- **ACTION ITEM**: Drop every image and restate the entries below word for word.

- **DATA PROVIDED**:
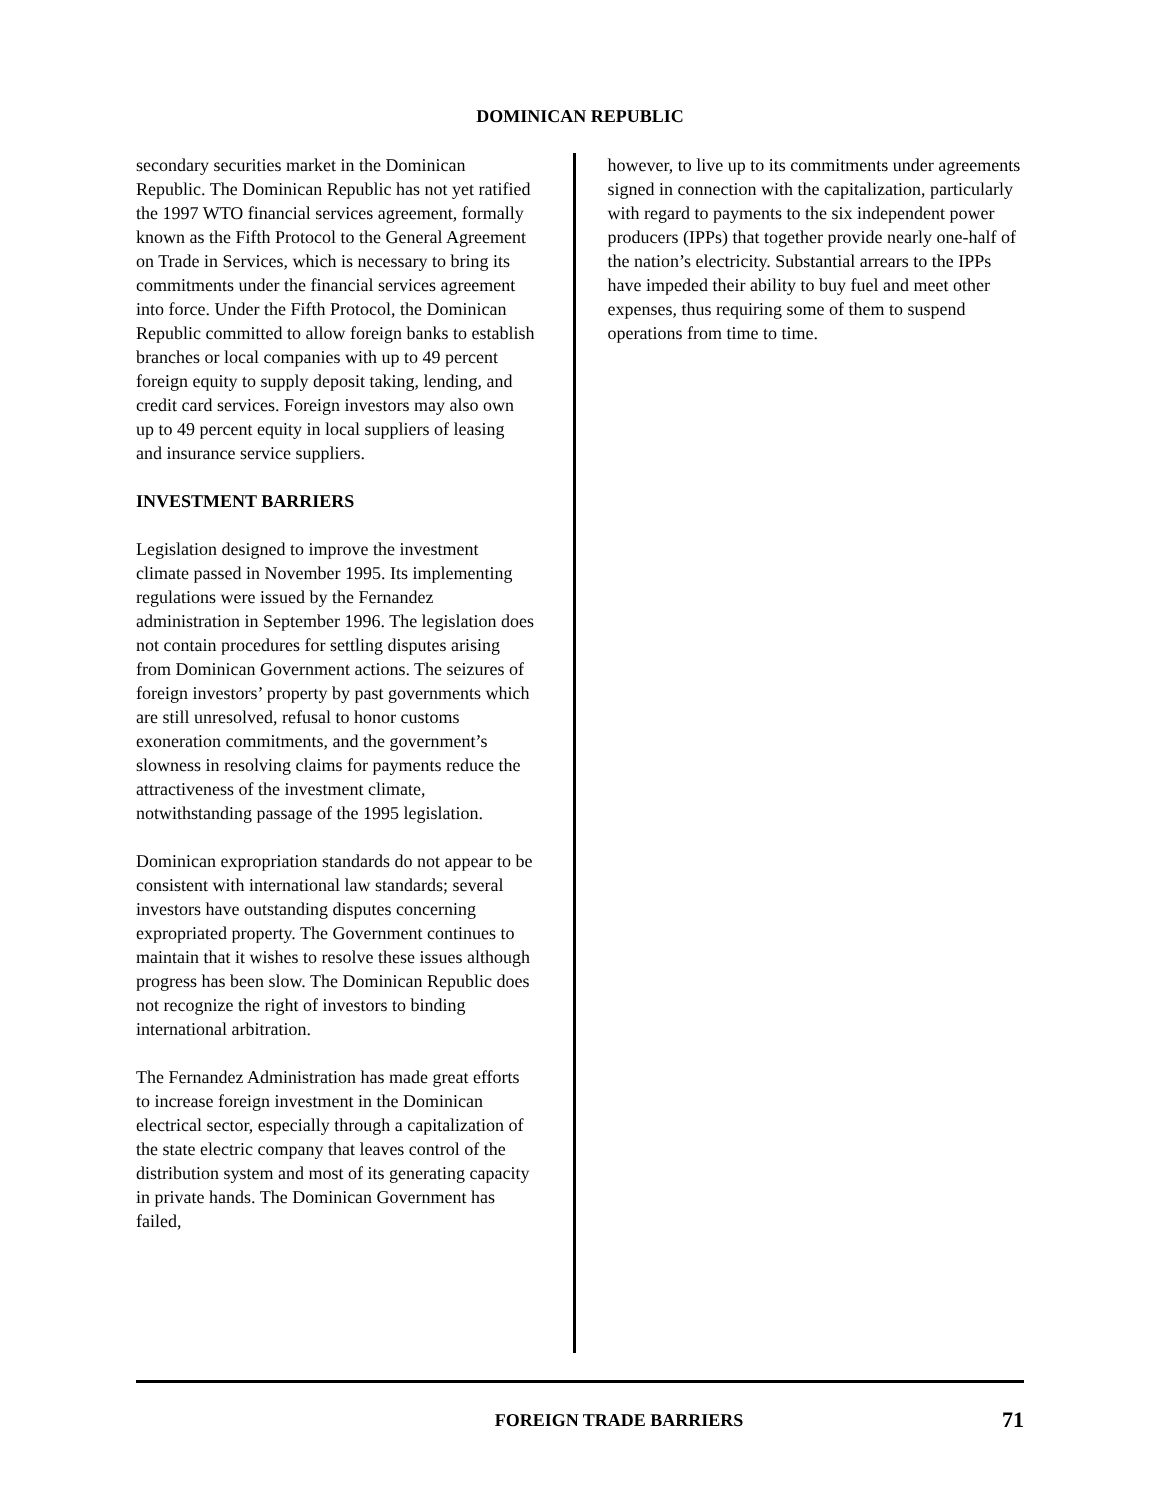DOMINICAN REPUBLIC
secondary securities market in the Dominican Republic. The Dominican Republic has not yet ratified the 1997 WTO financial services agreement, formally known as the Fifth Protocol to the General Agreement on Trade in Services, which is necessary to bring its commitments under the financial services agreement into force. Under the Fifth Protocol, the Dominican Republic committed to allow foreign banks to establish branches or local companies with up to 49 percent foreign equity to supply deposit taking, lending, and credit card services. Foreign investors may also own up to 49 percent equity in local suppliers of leasing and insurance service suppliers.
INVESTMENT BARRIERS
Legislation designed to improve the investment climate passed in November 1995. Its implementing regulations were issued by the Fernandez administration in September 1996. The legislation does not contain procedures for settling disputes arising from Dominican Government actions. The seizures of foreign investors’ property by past governments which are still unresolved, refusal to honor customs exoneration commitments, and the government’s slowness in resolving claims for payments reduce the attractiveness of the investment climate, notwithstanding passage of the 1995 legislation.
Dominican expropriation standards do not appear to be consistent with international law standards; several investors have outstanding disputes concerning expropriated property. The Government continues to maintain that it wishes to resolve these issues although progress has been slow. The Dominican Republic does not recognize the right of investors to binding international arbitration.
The Fernandez Administration has made great efforts to increase foreign investment in the Dominican electrical sector, especially through a capitalization of the state electric company that leaves control of the distribution system and most of its generating capacity in private hands. The Dominican Government has failed,
however, to live up to its commitments under agreements signed in connection with the capitalization, particularly with regard to payments to the six independent power producers (IPPs) that together provide nearly one-half of the nation’s electricity. Substantial arrears to the IPPs have impeded their ability to buy fuel and meet other expenses, thus requiring some of them to suspend operations from time to time.
FOREIGN TRADE BARRIERS 71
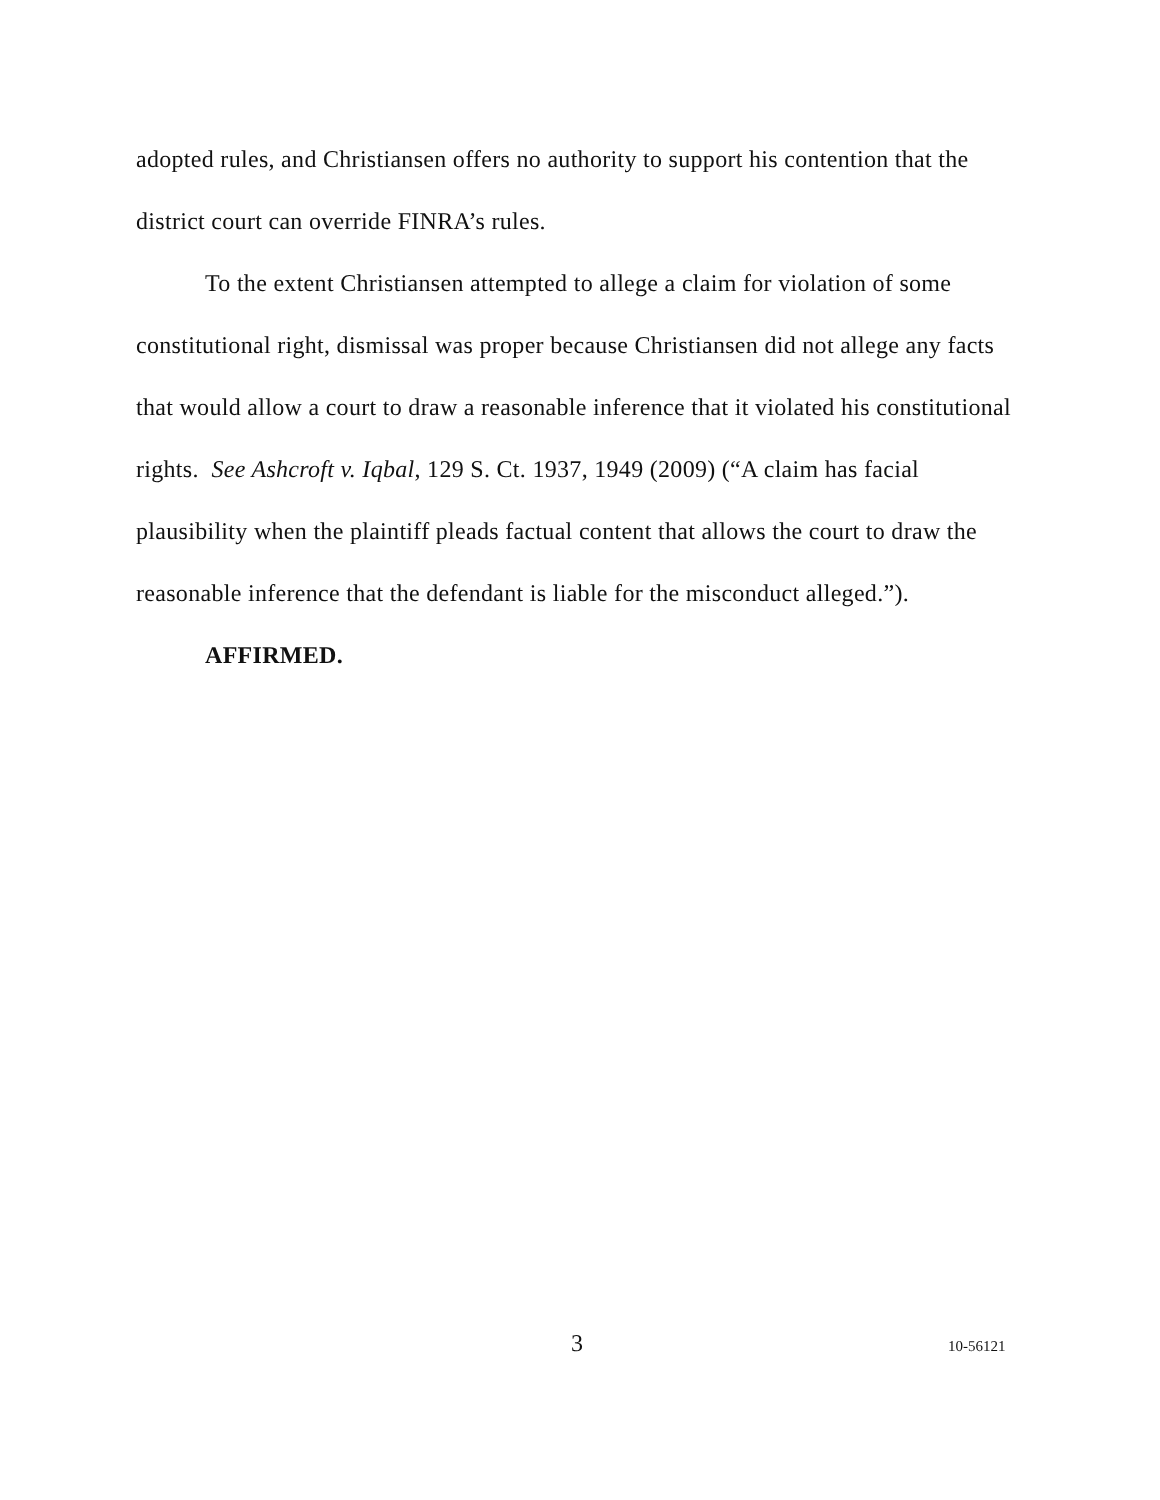adopted rules, and Christiansen offers no authority to support his contention that the district court can override FINRA’s rules.
To the extent Christiansen attempted to allege a claim for violation of some constitutional right, dismissal was proper because Christiansen did not allege any facts that would allow a court to draw a reasonable inference that it violated his constitutional rights. See Ashcroft v. Iqbal, 129 S. Ct. 1937, 1949 (2009) (“A claim has facial plausibility when the plaintiff pleads factual content that allows the court to draw the reasonable inference that the defendant is liable for the misconduct alleged.”).
AFFIRMED.
3 10-56121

- **EXERCISE ANSWER**:
DOMINICAN REPUBLIC
secondary securities market in the Dominican Republic. The Dominican Republic has not yet ratified the 1997 WTO financial services agreement, formally known as the Fifth Protocol to the General Agreement on Trade in Services, which is necessary to bring its commitments under the financial services agreement into force. Under the Fifth Protocol, the Dominican Republic committed to allow foreign banks to establish branches or local companies with up to 49 percent foreign equity to supply deposit taking, lending, and credit card services. Foreign investors may also own up to 49 percent equity in local suppliers of leasing and insurance service suppliers.
INVESTMENT BARRIERS
Legislation designed to improve the investment climate passed in November 1995. Its implementing regulations were issued by the Fernandez administration in September 1996. The legislation does not contain procedures for settling disputes arising from Dominican Government actions. The seizures of foreign investors’ property by past governments which are still unresolved, refusal to honor customs exoneration commitments, and the government’s slowness in resolving claims for payments reduce the attractiveness of the investment climate, notwithstanding passage of the 1995 legislation.
Dominican expropriation standards do not appear to be consistent with international law standards; several investors have outstanding disputes concerning expropriated property. The Government continues to maintain that it wishes to resolve these issues although progress has been slow. The Dominican Republic does not recognize the right of investors to binding international arbitration.
The Fernandez Administration has made great efforts to increase foreign investment in the Dominican electrical sector, especially through a capitalization of the state electric company that leaves control of the distribution system and most of its generating capacity in private hands. The Dominican Government has failed,
however, to live up to its commitments under agreements signed in connection with the capitalization, particularly with regard to payments to the six independent power producers (IPPs) that together provide nearly one-half of the nation’s electricity. Substantial arrears to the IPPs have impeded their ability to buy fuel and meet other expenses, thus requiring some of them to suspend operations from time to time.
FOREIGN TRADE BARRIERS 71
adopted rules, and Christiansen offers no authority to support his contention that the district court can override FINRA’s rules.
To the extent Christiansen attempted to allege a claim for violation of some constitutional right, dismissal was proper because Christiansen did not allege any facts that would allow a court to draw a reasonable inference that it violated his constitutional rights. See Ashcroft v. Iqbal, 129 S. Ct. 1937, 1949 (2009) (“A claim has facial plausibility when the plaintiff pleads factual content that allows the court to draw the reasonable inference that the defendant is liable for the misconduct alleged.”).
AFFIRMED.
3 10-56121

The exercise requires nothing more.